Seat X of the Real Academia Española
- In office 2 June 1895 – 12 October 1926
- Preceded by: Aureliano Fernández-Guerra
- Succeeded by: Rafael Sánchez Mazas

= Eugenio Sellés =

Spanish journalist and writer (1842–1926)

Eugenio Sellés y Ángel, Marquess of Gerona and Viscount of Castro and Orozco (8 April 1842 - 12 October 1926) was a Spanish writer, journalist, playwright and politician.

==Life==
Eugenio Sellés was born in Granada. His father, Pedro Sellés y Garrido, was a magistrate in the city, with other duties and appointments also necessitated a substantial amount of travelling to other Spanish cities. Through his mother, Francisca de Paula Ángel y Castro, Eugenio was a member of the nobility, descended from Governor Mariano Álvarez de Castro.

He studied Law at the Royal College in Granada, before qualifying at Madrid in 1862. Shortly afterwards he received a further qualification in Burgos and embarked on a legal career as a prosecutor in Extremadura. In 1869 he switched to political journalism. He supported Sagasta's progressivism, contributing to newspapers and periodicals such as La Iberia, La Revolución, El Universal, El Imparcial, El Pueblo, El Globo and ABC.
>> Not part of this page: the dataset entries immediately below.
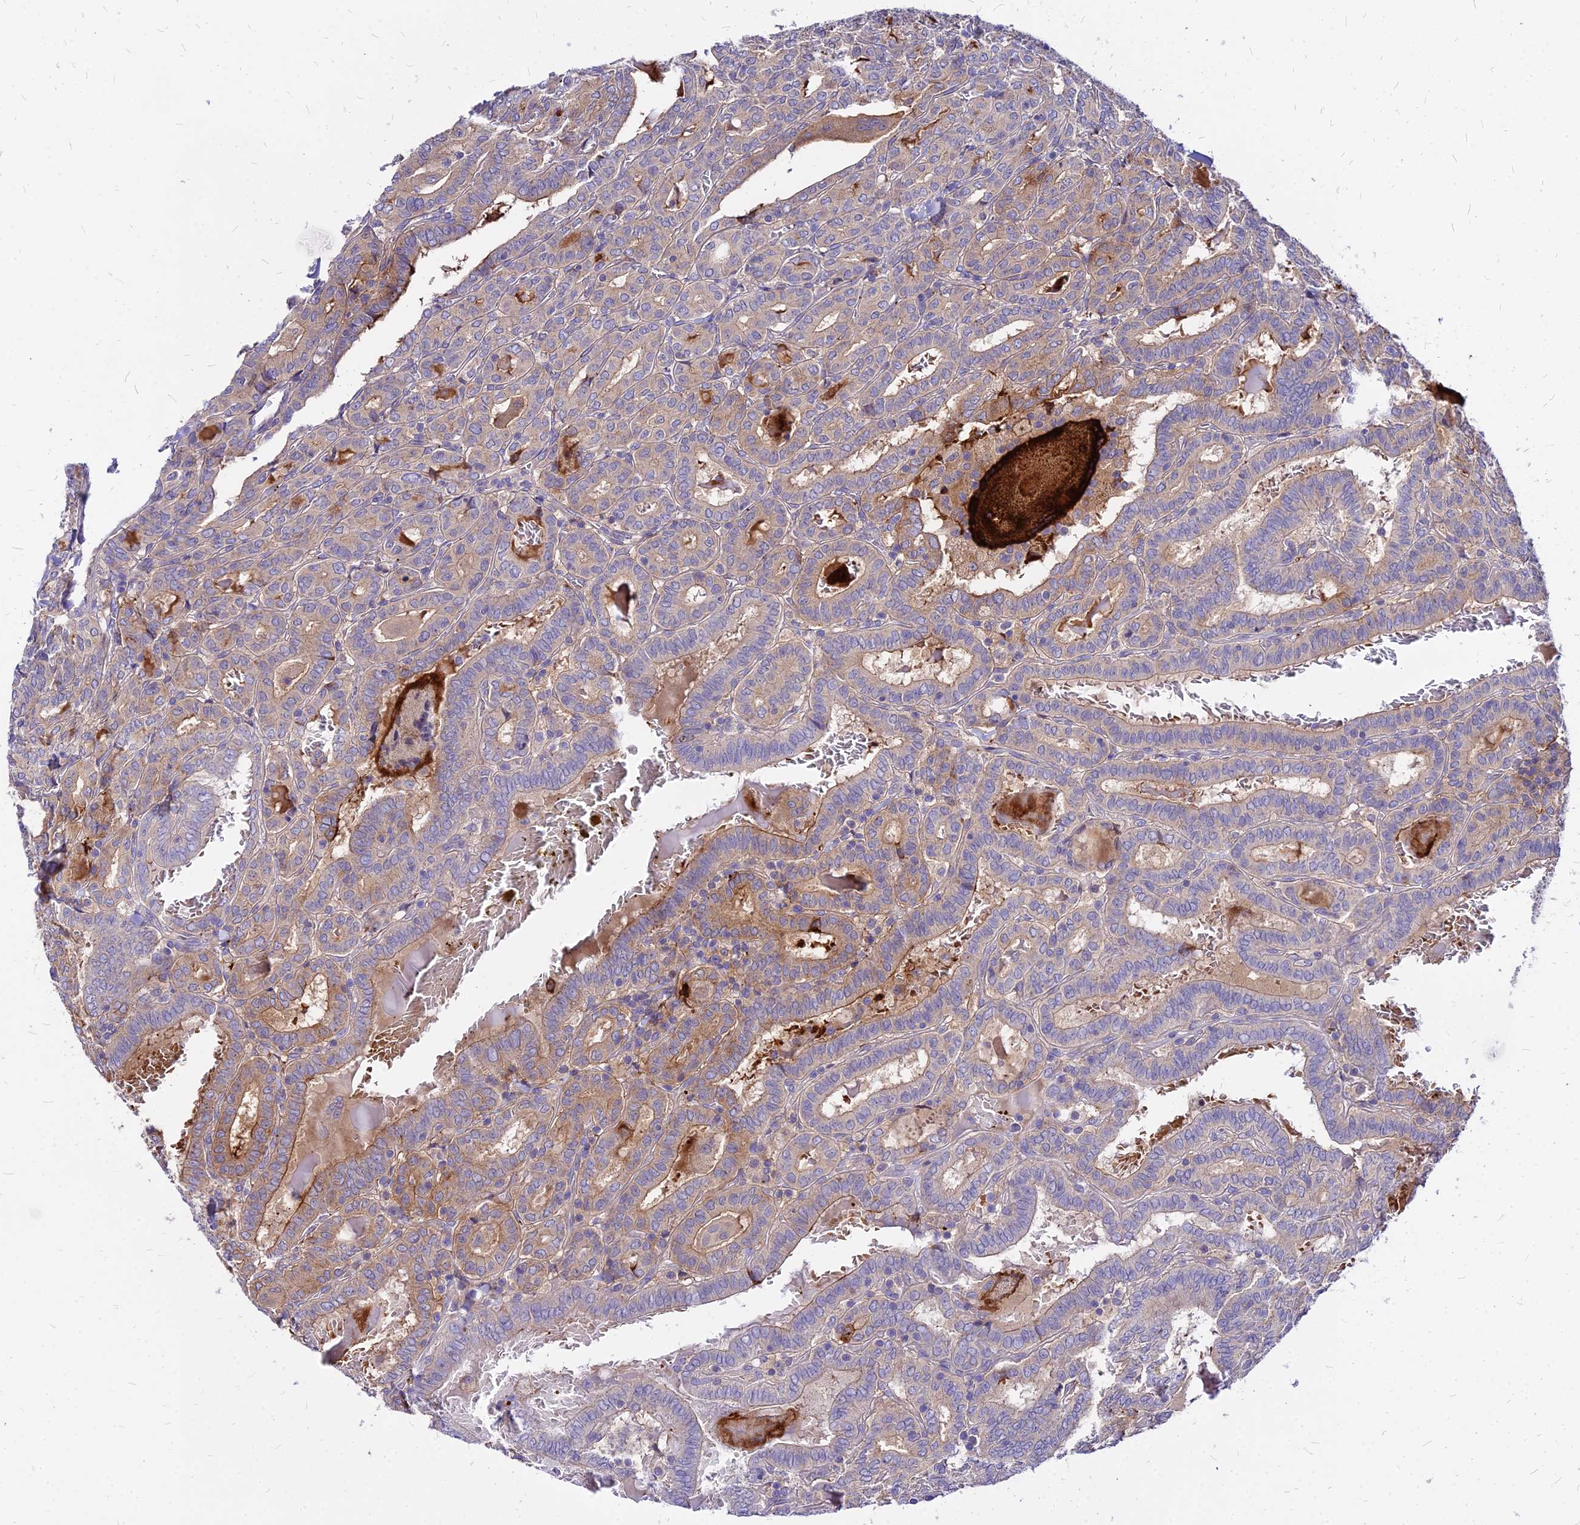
{"staining": {"intensity": "weak", "quantity": "25%-75%", "location": "cytoplasmic/membranous"}, "tissue": "thyroid cancer", "cell_type": "Tumor cells", "image_type": "cancer", "snomed": [{"axis": "morphology", "description": "Papillary adenocarcinoma, NOS"}, {"axis": "topography", "description": "Thyroid gland"}], "caption": "The immunohistochemical stain shows weak cytoplasmic/membranous staining in tumor cells of thyroid cancer tissue.", "gene": "COMMD10", "patient": {"sex": "female", "age": 72}}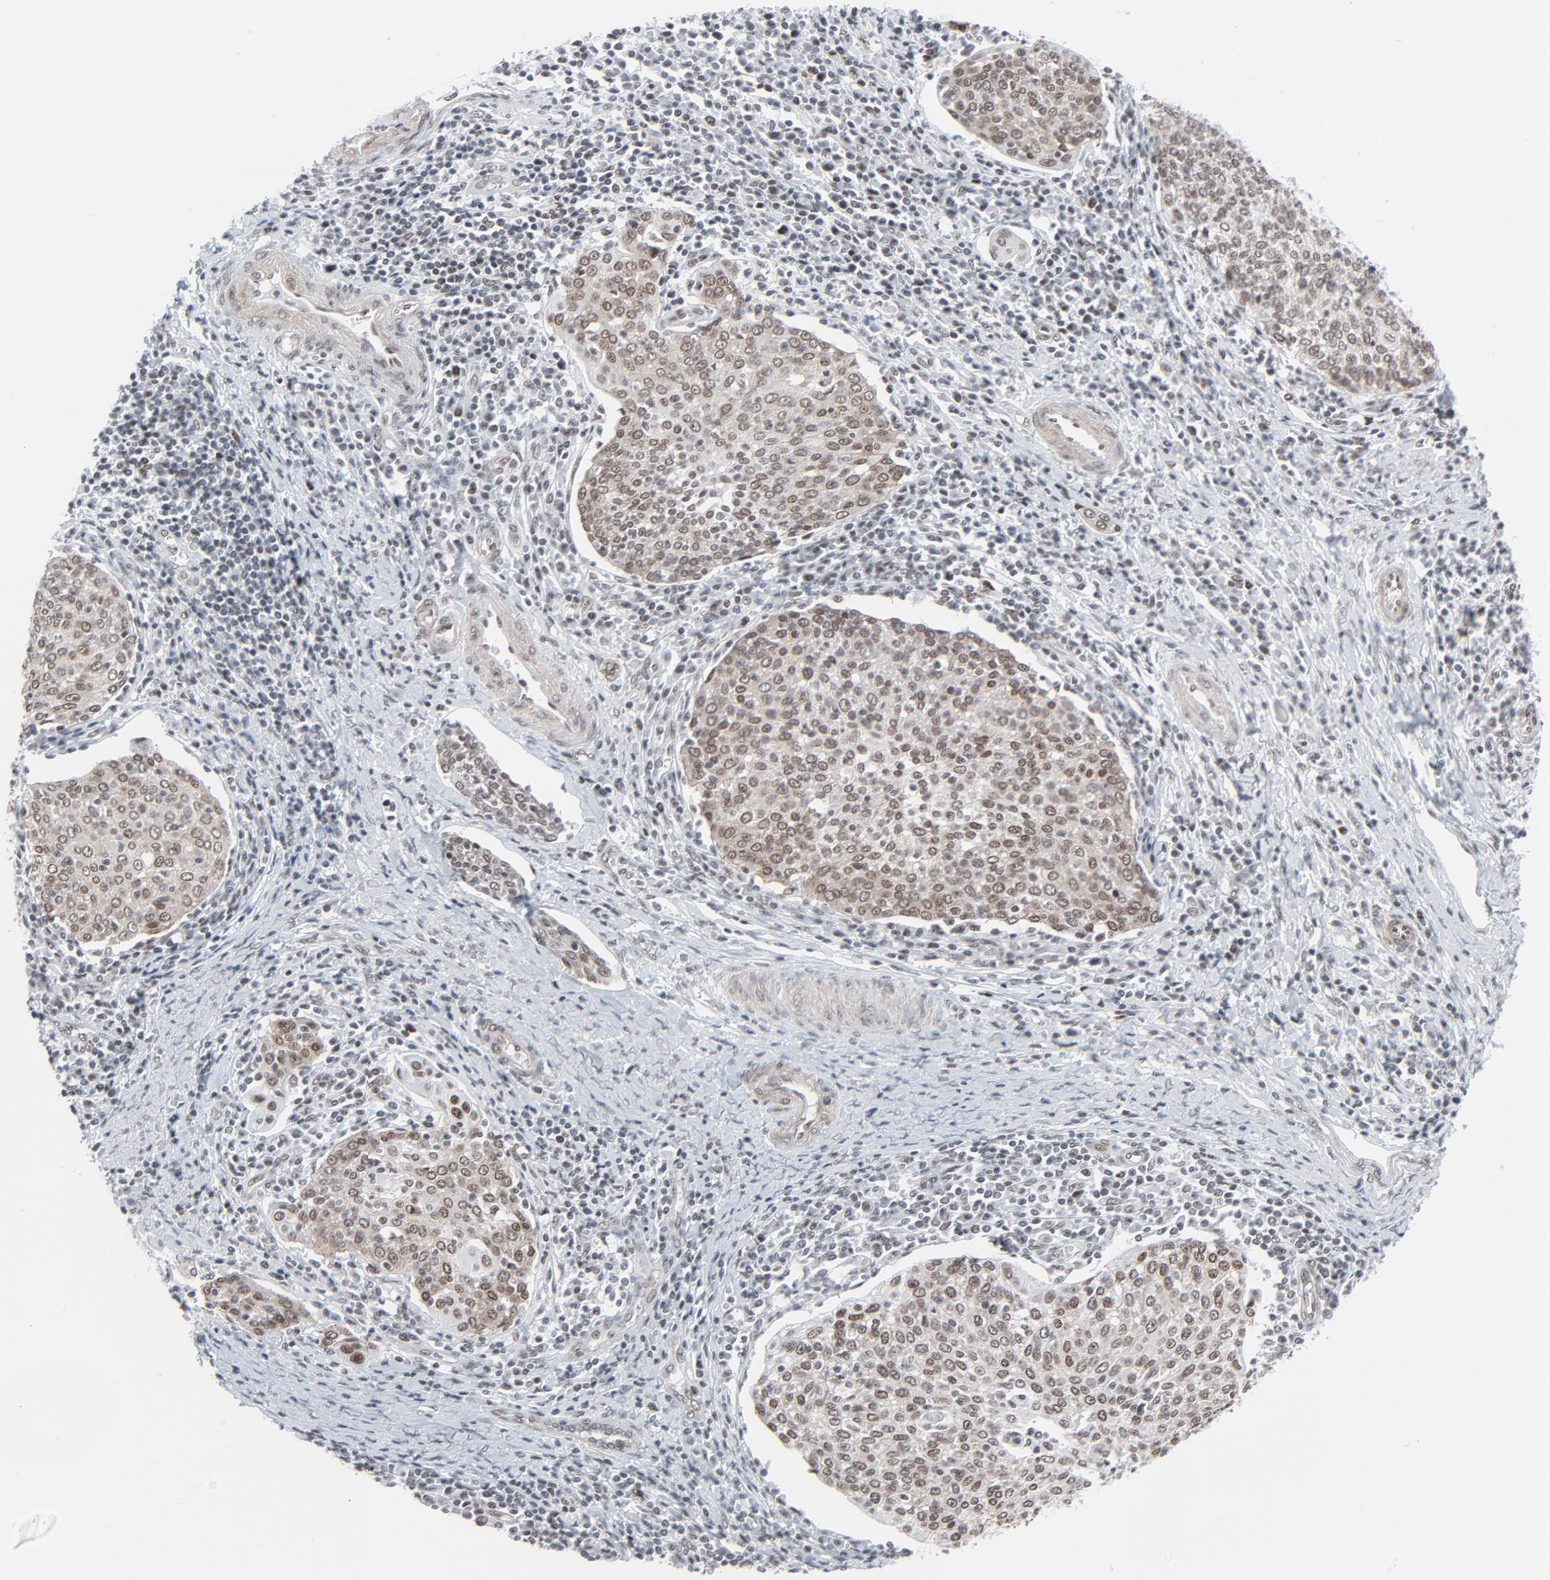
{"staining": {"intensity": "moderate", "quantity": ">75%", "location": "nuclear"}, "tissue": "cervical cancer", "cell_type": "Tumor cells", "image_type": "cancer", "snomed": [{"axis": "morphology", "description": "Squamous cell carcinoma, NOS"}, {"axis": "topography", "description": "Cervix"}], "caption": "A photomicrograph of human cervical squamous cell carcinoma stained for a protein exhibits moderate nuclear brown staining in tumor cells. The protein of interest is shown in brown color, while the nuclei are stained blue.", "gene": "FBXO28", "patient": {"sex": "female", "age": 40}}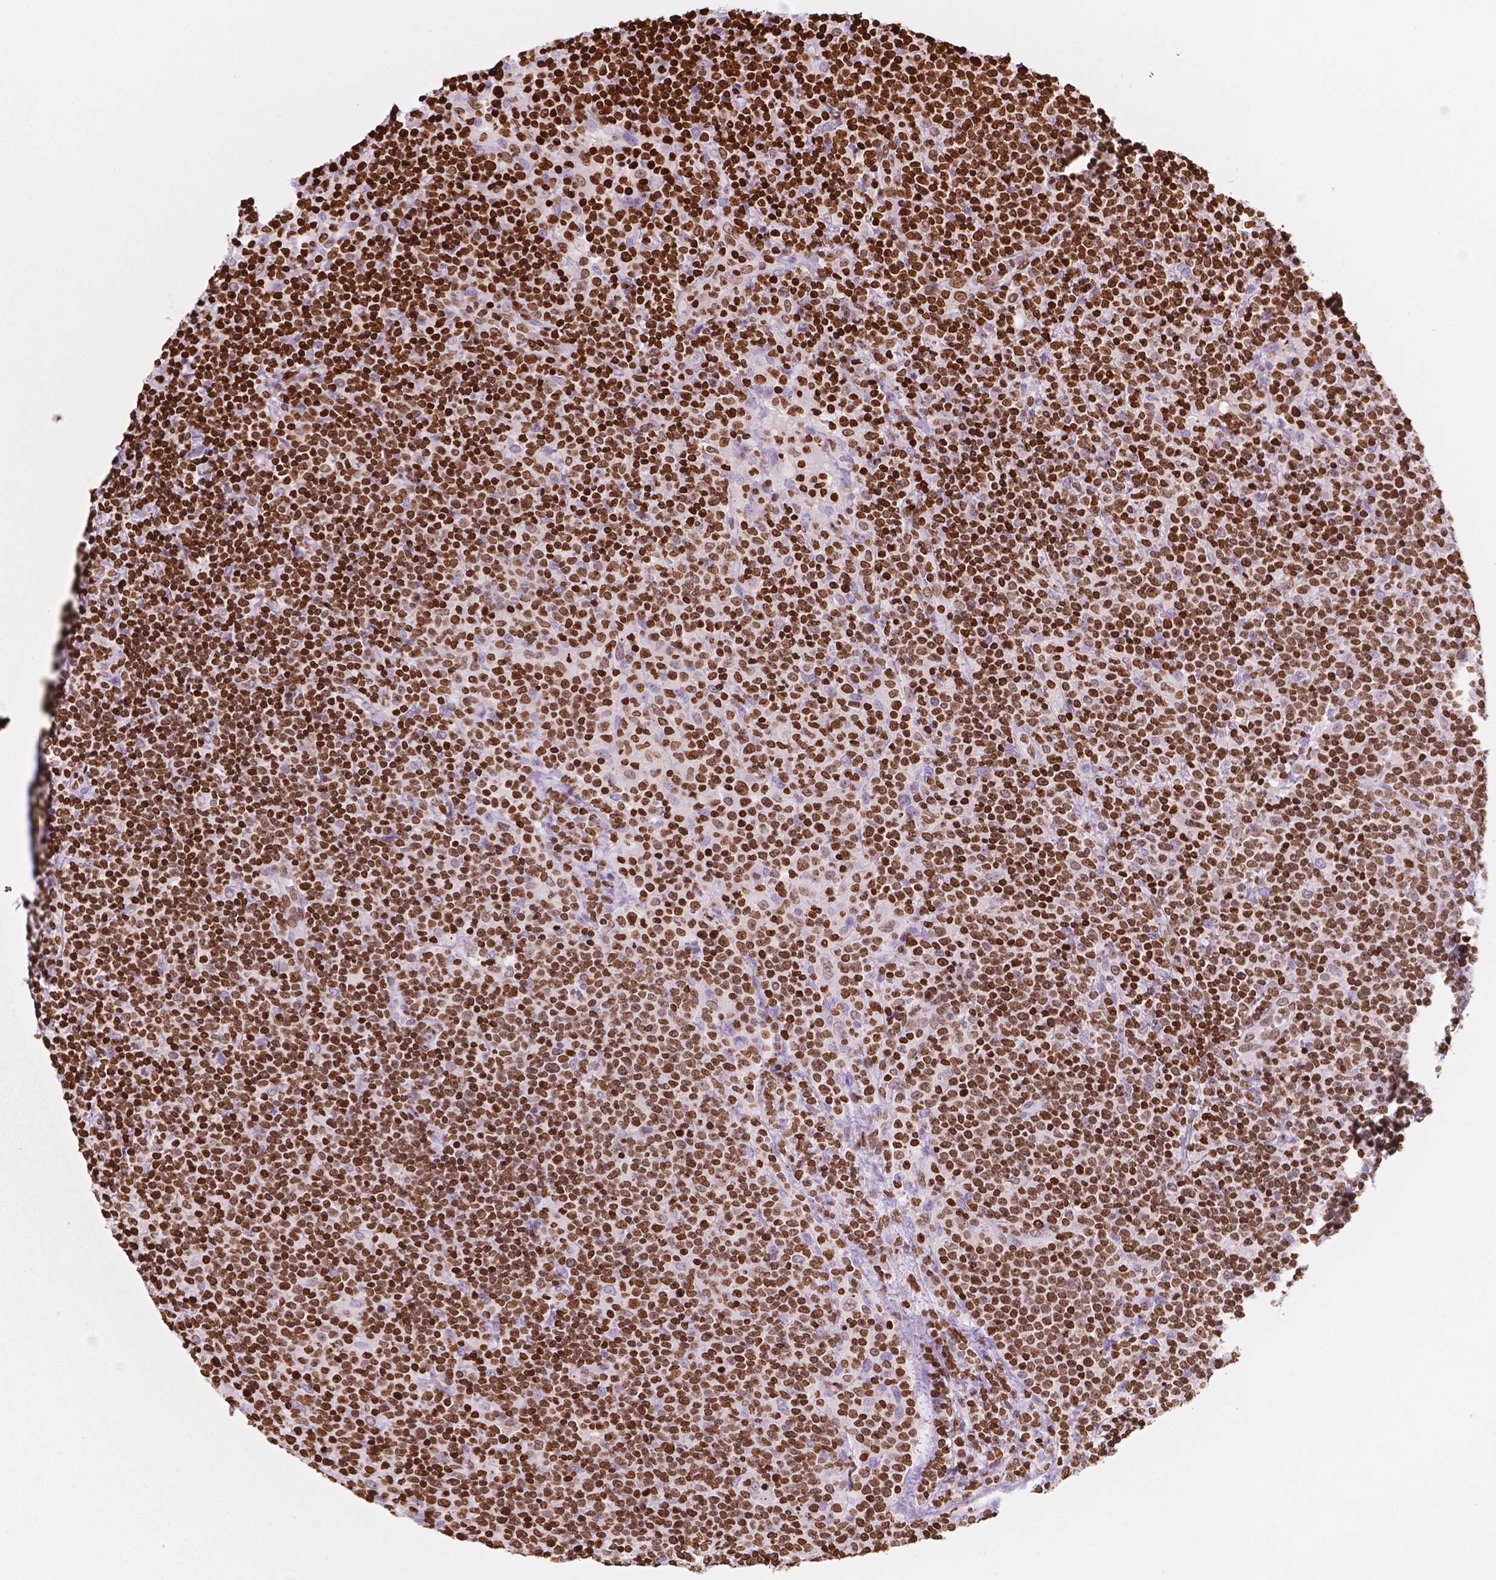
{"staining": {"intensity": "strong", "quantity": ">75%", "location": "nuclear"}, "tissue": "lymphoma", "cell_type": "Tumor cells", "image_type": "cancer", "snomed": [{"axis": "morphology", "description": "Malignant lymphoma, non-Hodgkin's type, High grade"}, {"axis": "topography", "description": "Lymph node"}], "caption": "There is high levels of strong nuclear expression in tumor cells of high-grade malignant lymphoma, non-Hodgkin's type, as demonstrated by immunohistochemical staining (brown color).", "gene": "CBY3", "patient": {"sex": "male", "age": 61}}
During the regency under General Serrano, Sellés was the governor of Seville and Granada. With the restoration he switched again, pursuing a vocation as a dramatist, emerging as a leading disciple of José Echegaray, albeit with a quite different dramatic style. On 2 June 1895 he was appointed a member of the Royal Academy in Madrid, delivering his inaugural address on the subject of Journalism ("El periodismo"). He also headed up the literary section of the Madrid Athenæum.

Eugenio Sellés married Avelina de Rivas y Cano. Their daughter, Elisa Sellés y Rivas, was born on 16 May 1885.

==Theatrical works (not a complete list)==

- La torre de Talavera (1877)
- El nudo gordiano (1878)
- Las vengadoras (1884)
- La vida pública (1885).
- La mujer de Lot (1896).
- Ícara, (1910).
- Maldades que son justicias.
- El cielo y el suelo.
- Las esculturas de carne.
- La balada de la luz (1900), zarzuela, music by Amadeu Vives.
- Campanas y cornetas (1902), zarzuela, music by Joaquín Valverde.
- La Barcarola, 1901, zarzuela, music by Amadeu Vives.
- La Nube, 1902, zarzuela, music by Amadeu Vives.
- El Corneta de la partida, 1903, zarzuela, music by Joaquín Valverde.
- Guardia de honor, 1905, zarzuela, music by Ruperto Chapí.
- Amor en capilla, 1908, zarzuela, music by de Ruperto Chapí.